(Beginning of Data)

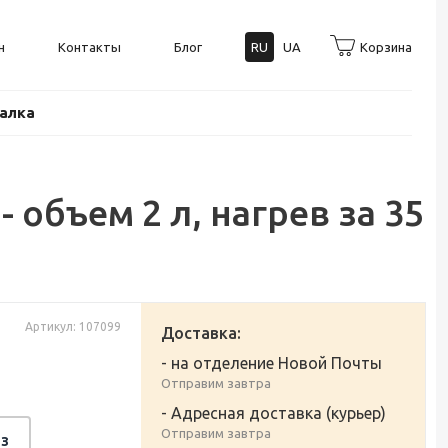
н
Контакты
Блог
RU
UA
Корзина
балка
 объем 2 л, нагрев за 35
Артикул: 107099
Доставка:
- на отделение Новой Почты
Отправим завтра
- Адресная доставка (курьер)
Отправим завтра
з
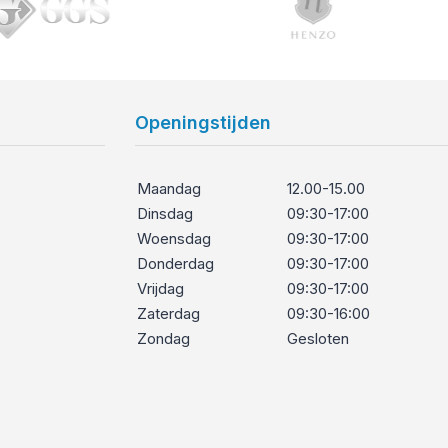
Openingstijden
Maandag
12.00-15.00
Dinsdag
09:30-17:00
Woensdag
09:30-17:00
Donderdag
09:30-17:00
Vrijdag
09:30-17:00
Zaterdag
09:30-16:00
Zondag
Gesloten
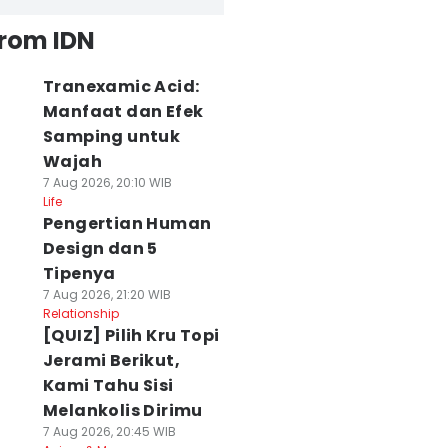
from IDN
Tranexamic Acid:
Manfaat dan Efek
Samping untuk
Wajah
7 Aug 2026, 20:10 WIB
Life
Pengertian Human
Design dan 5
Tipenya
7 Aug 2026, 21:20 WIB
Relationship
[QUIZ] Pilih Kru Topi
Jerami Berikut,
Kami Tahu Sisi
Melankolis Dirimu
7 Aug 2026, 20:45 WIB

(End of Data)

About this exercise: Reproduce every entry exactly; images stay out.

Your response:
н
Контакты
Блог
RU
UA
Корзина
балка
 объем 2 л, нагрев за 35
Артикул: 107099
Доставка:
- на отделение Новой Почты
Отправим завтра
- Адресная доставка (курьер)
Отправим завтра
з
Openingstijden
Maandag
12.00-15.00
Dinsdag
09:30-17:00
Woensdag
09:30-17:00
Donderdag
09:30-17:00
Vrijdag
09:30-17:00
Zaterdag
09:30-16:00
Zondag
Gesloten
from IDN
Tranexamic Acid:
Manfaat dan Efek
Samping untuk
Wajah
7 Aug 2026, 20:10 WIB
Life
Pengertian Human
Design dan 5
Tipenya
7 Aug 2026, 21:20 WIB
Relationship
[QUIZ] Pilih Kru Topi
Jerami Berikut,
Kami Tahu Sisi
Melankolis Dirimu
7 Aug 2026, 20:45 WIB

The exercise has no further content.